C’est pourquoi la guerre contre la Chine fait désormais partie de la stratégie de la triade. Il y a 20 ans, il y avait déjà des Américains fous qui prônaient l’idée de déclarer la guerre à la Chine avant qu’il ne soit trop tard.
Les Chinois ont réussi, c’est pourquoi leur politique étrangère est si pacifique. La Russie vient désormais rejoindre la Chine dans la catégorie des pays véritablement émergents. On voit Poutine proposer la modernisation des forces armées russes, projetant de refaire la marine de l’ère soviétique, qui constituait autrefois un véritable contrepoids à la puissance militaire des États-Unis. C'est important. Ici, je ne parle pas de savoir si Poutine est ou non un démocrate, ou si sa perspective est socialiste ou non ; il ne s’agit pas de cela, mais de la possibilité de contrer le pouvoir de la triade.
Le reste du monde, le reste du Sud, nous tous – vous les Équatoriens, nous les Égyptiens et bien d’autres – ne comptons pas. Nos pays s'intéressent au capitalisme monopolistique collectif pour la seule et unique raison, l'accès à nos ressources naturelles, car ce capital monopolistique ne peut se reproduire sans contrôler, gaspiller, les ressources naturelles de la planète entière. C’est la seule chose qui intéresse le capital monopolistique.
Pour garantir un accès exclusif aux ressources naturelles, les impérialistes doivent veiller à ce que nos pays ne se développent pas. D'où le « développement lumpen », tel que défini par Andre Gunder Frank. Frank en a parlé dans des circonstances très différentes, mais j’emprunte ce terme ici pour l’appliquer à de nouvelles circonstances, pour décrire comment le seul projet que l’impérialisme a pour nous est le non-développement. Développement d’anomalies – paupérisation riche en pétrole, fausse croissance alimentée par le gaz, le bois ou autre, afin d’obtenir l’accès aux ressources naturelles – qui C’est ce qui est sur le point d’imploser parce que c’est devenu moralement intolérable. Les gens ne l'acceptent plus.

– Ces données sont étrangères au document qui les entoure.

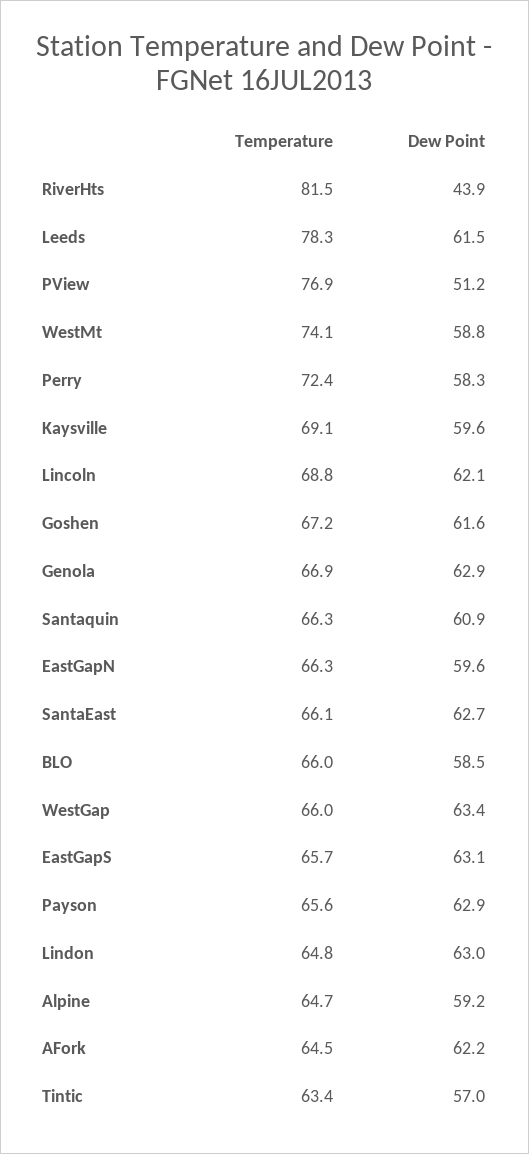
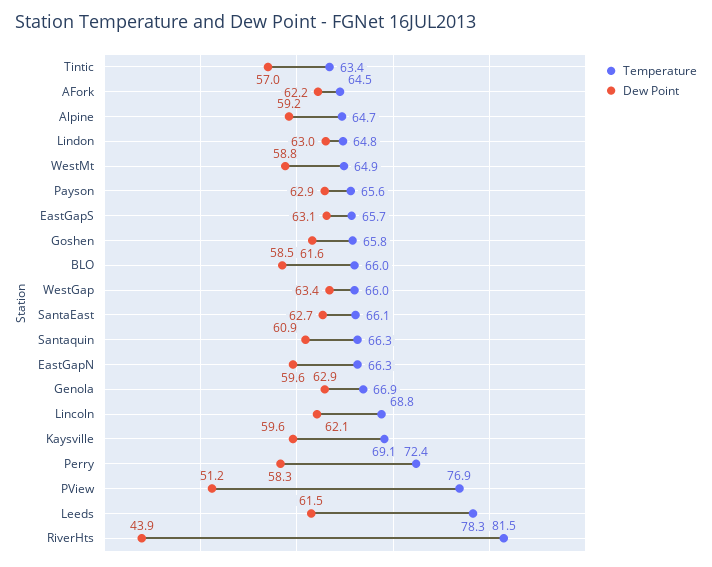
  {
    "Temperature": {
      "RiverHts": 81.5,
      "Leeds": 78.3,
      "PView": 76.9,
-     "WestMt": 74.1,
+     "WestMt": 64.9,
      "Perry": 72.4,
      "Kaysville": 69.1,
      "Lincoln": 68.8,
-     "Goshen": 67.2,
+     "Goshen": 65.8,
      "Genola": 66.9,
      "Santaquin": 66.3,
      "EastGapN": 66.3,
      "SantaEast": 66.1,
      "BLO": 66,
      "WestGap": 66,
      "EastGapS": 65.7,
      "Payson": 65.6,
      "Lindon": 64.8,
      "Alpine": 64.7,
      "AFork": 64.5,
      "Tintic": 63.4
    },
    "Dew Point": {
      "RiverHts": 43.9,
      "Leeds": 61.5,
      "PView": 51.2,
      "WestMt": 58.8,
      "Perry": 58.3,
      "Kaysville": 59.6,
      "Lincoln": 62.1,
      "Goshen": 61.6,
      "Genola": 62.9,
      "Santaquin": 60.9,
      "EastGapN": 59.6,
      "SantaEast": 62.7,
      "BLO": 58.5,
      "WestGap": 63.4,
      "EastGapS": 63.1,
      "Payson": 62.9,
      "Lindon": 63,
      "Alpine": 59.2,
      "AFork": 62.2,
      "Tintic": 57
    }
  }

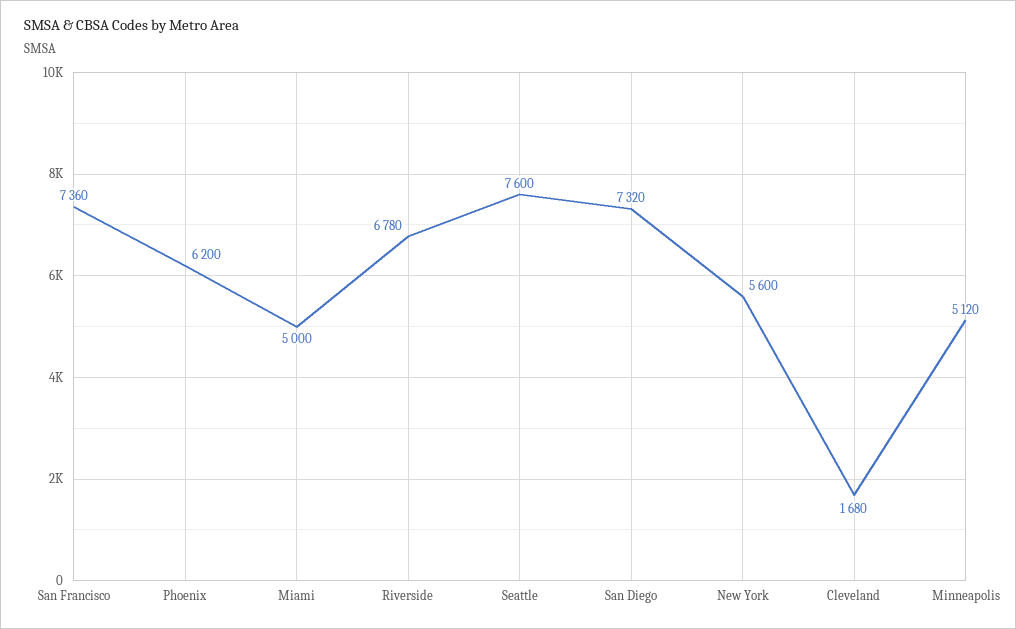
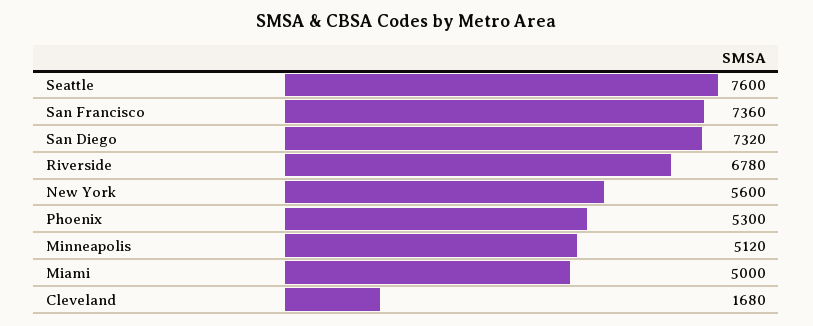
  {
    "San Francisco": 7360,
-   "Phoenix": 6200,
+   "Phoenix": 5300,
    "Miami": 5000,
    "Riverside": 6780,
    "Seattle": 7600,
    "San Diego": 7320,
    "New York": 5600,
    "Cleveland": 1680,
    "Minneapolis": 5120
  }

D'où les implosions. Les premières vagues d’implosions sont originaires d’Amérique latine et ce n’est pas un hasard si elles se sont produites dans des pays marginaux comme la Bolivie, l’Équateur et le Venezuela. Ce n'est pas un hasard. Ensuite, le Printemps arabe. Nous verrons d'autres vagues au Népal et dans d'autres pays car ce n'est pas quelque chose qui se produirait uniquement dans une région particulière.

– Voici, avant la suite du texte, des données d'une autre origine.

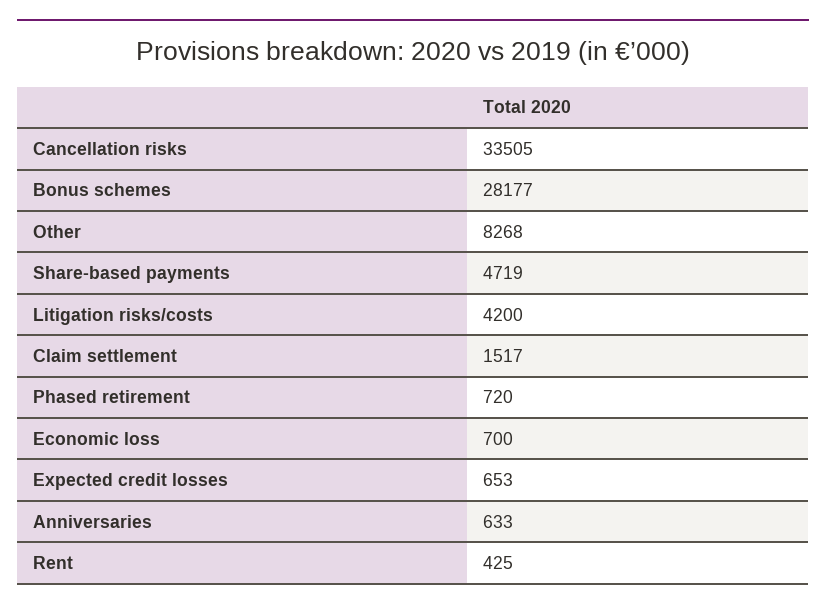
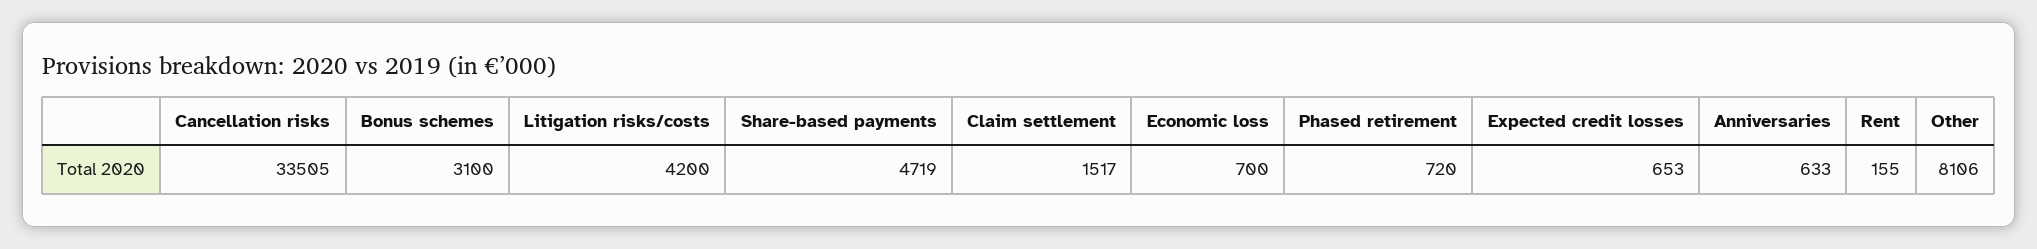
  {
    "Cancellation risks": 33505,
-   "Bonus schemes": 28177,
+   "Bonus schemes": 3100,
-   "Other": 8268,
+   "Other": 8106,
    "Share-based payments": 4719,
    "Litigation risks/costs": 4200,
    "Claim settlement": 1517,
    "Phased retirement": 720,
    "Economic loss": 700,
    "Expected credit losses": 653,
    "Anniversaries": 633,
-   "Rent": 425
+   "Rent": 155
  }

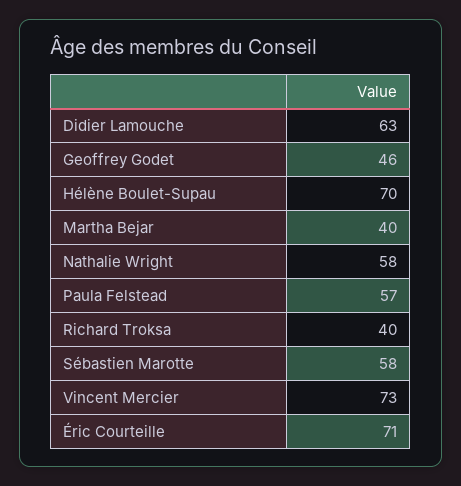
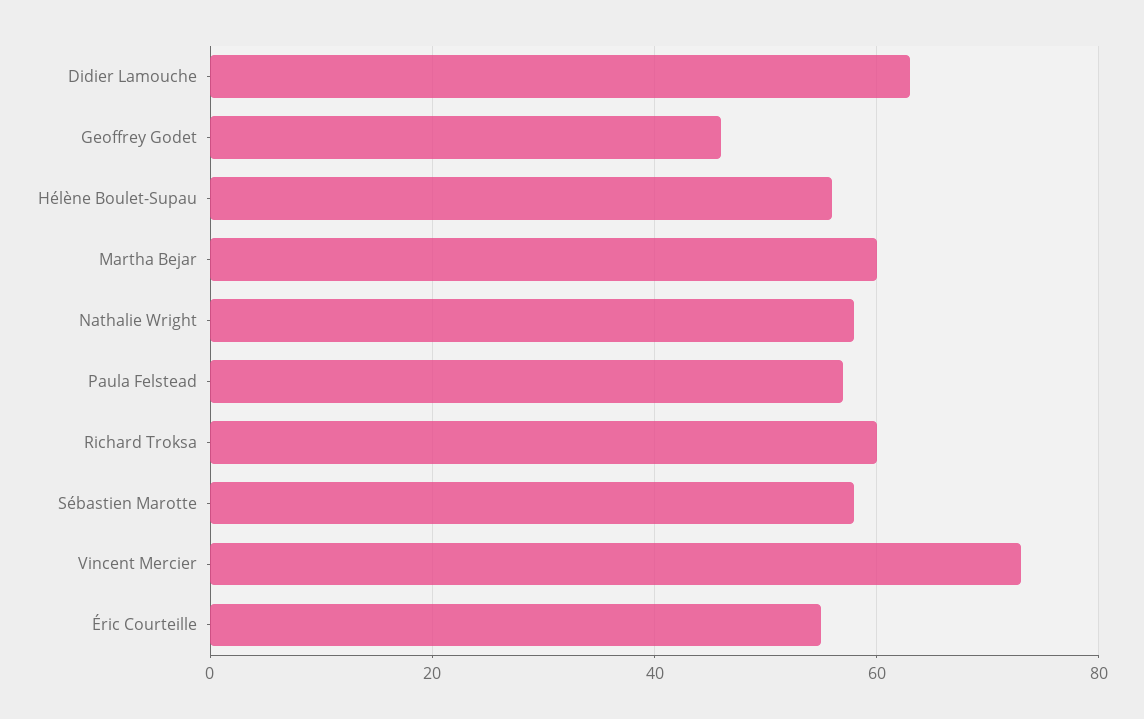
  {
    "Didier Lamouche": 63,
    "Geoffrey Godet": 46,
-   "Hélène Boulet-Supau": 70,
+   "Hélène Boulet-Supau": 55,
-   "Martha Bejar": 40,
+   "Martha Bejar": 60,
    "Nathalie Wright": 58,
    "Paula Felstead": 57,
-   "Richard Troksa": 40,
+   "Richard Troksa": 60,
    "Sébastien Marotte": 58,
    "Vincent Mercier": 73,
-   "Éric Courteille": 71
+   "Éric Courteille": 55
  }

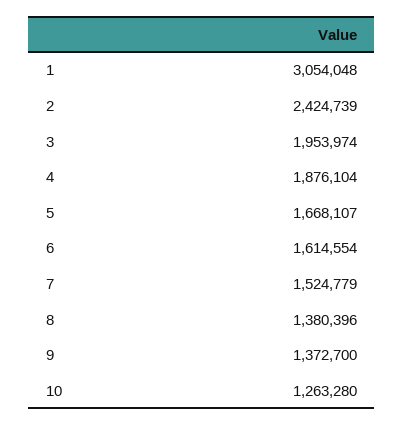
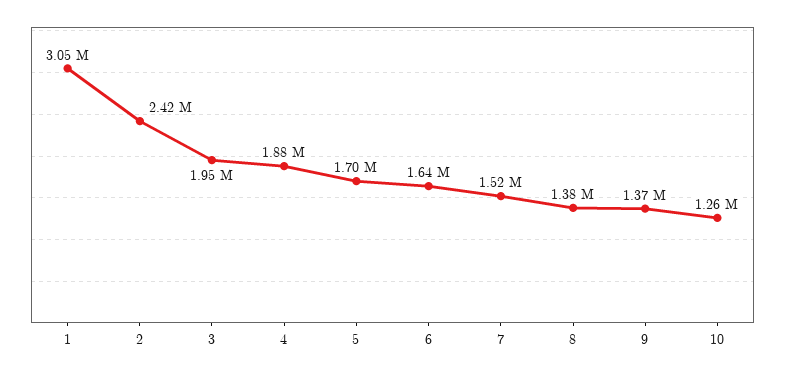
  {
    "1": 3054048,
    "2": 2424739,
    "3": 1953974,
    "4": 1876104,
-   "5": 1668107,
+   "5": 1700000,
-   "6": 1614554,
+   "6": 1640000,
    "7": 1524779,
    "8": 1380396,
    "9": 1372700,
    "10": 1263280
  }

Pour ceux qui en sont les protagonistes, le défi est énorme. C’est-à-dire que le défi ne peut être contenu dans le cadre de ce système, dans une tentative de transcender le néolibéralisme pour réaliser un capitalisme à visage humain, pour entrer dans la logique de bonne gouvernance, de réduction de la pauvreté, de démocratisation de la vie politique, etc. , car ce sont tous des modes de gestion de la paupérisation qui sont le résultat de cette logique même.

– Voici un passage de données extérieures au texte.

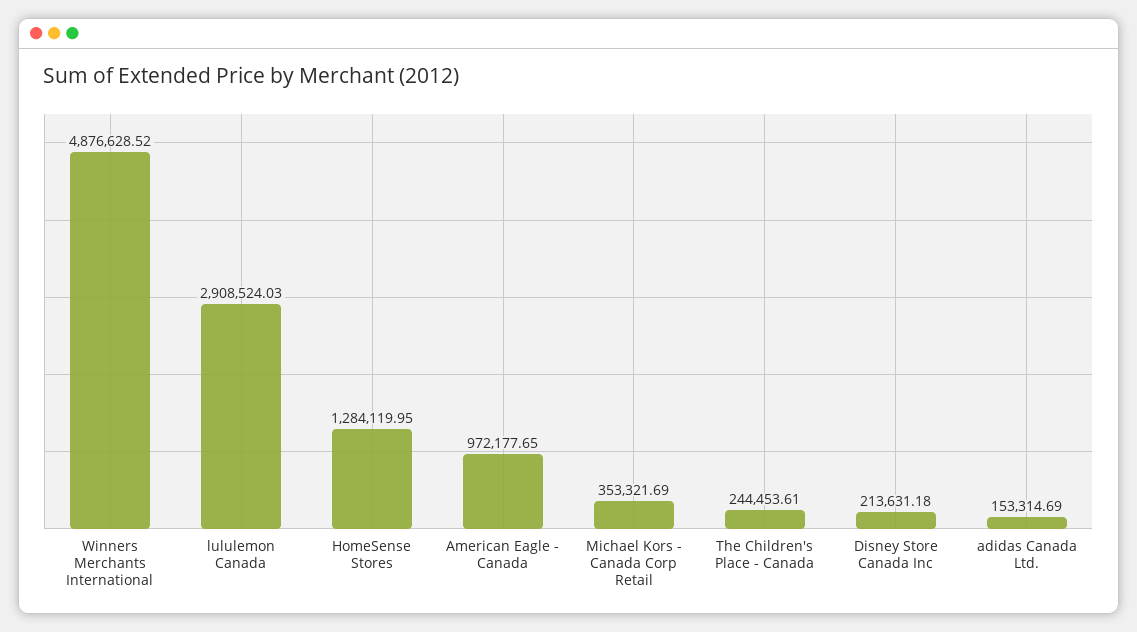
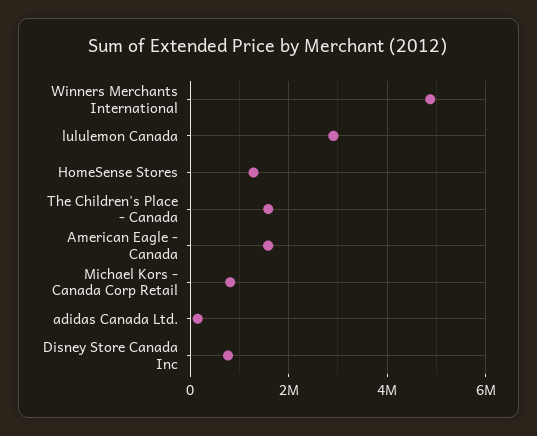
  {
    "Winners Merchants International": 4876628.52,
    "lululemon Canada": 2908524.03,
    "HomeSense Stores": 1284119.95,
-   "American Eagle - Canada": 972177.65,
+   "American Eagle - Canada": 1600000,
-   "Michael Kors - Canada Corp Retail": 353321.69,
+   "Michael Kors - Canada Corp Retail": 800000,
-   "The Children's Place - Canada": 244453.61,
+   "The Children's Place - Canada": 1600000,
-   "Disney Store Canada Inc": 213631.18,
+   "Disney Store Canada Inc": 800000,
    "adidas Canada Ltd.": 153314.69
  }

Ma conclusion – à partir d’une position principalement centrée sur le monde arabe – est qu’il ne s’agit pas seulement d’une conjoncture mais plutôt d’un moment historique, d’un grand moment pour les peuples. Je parle de révolution. Même si je ne veux pas abuser de ce terme, il existe des conditions objectives pour construire de larges blocs sociaux alternatifs et anticapitalistes. Il y a un contexte pour l’audace, pour proposer une voie radicale.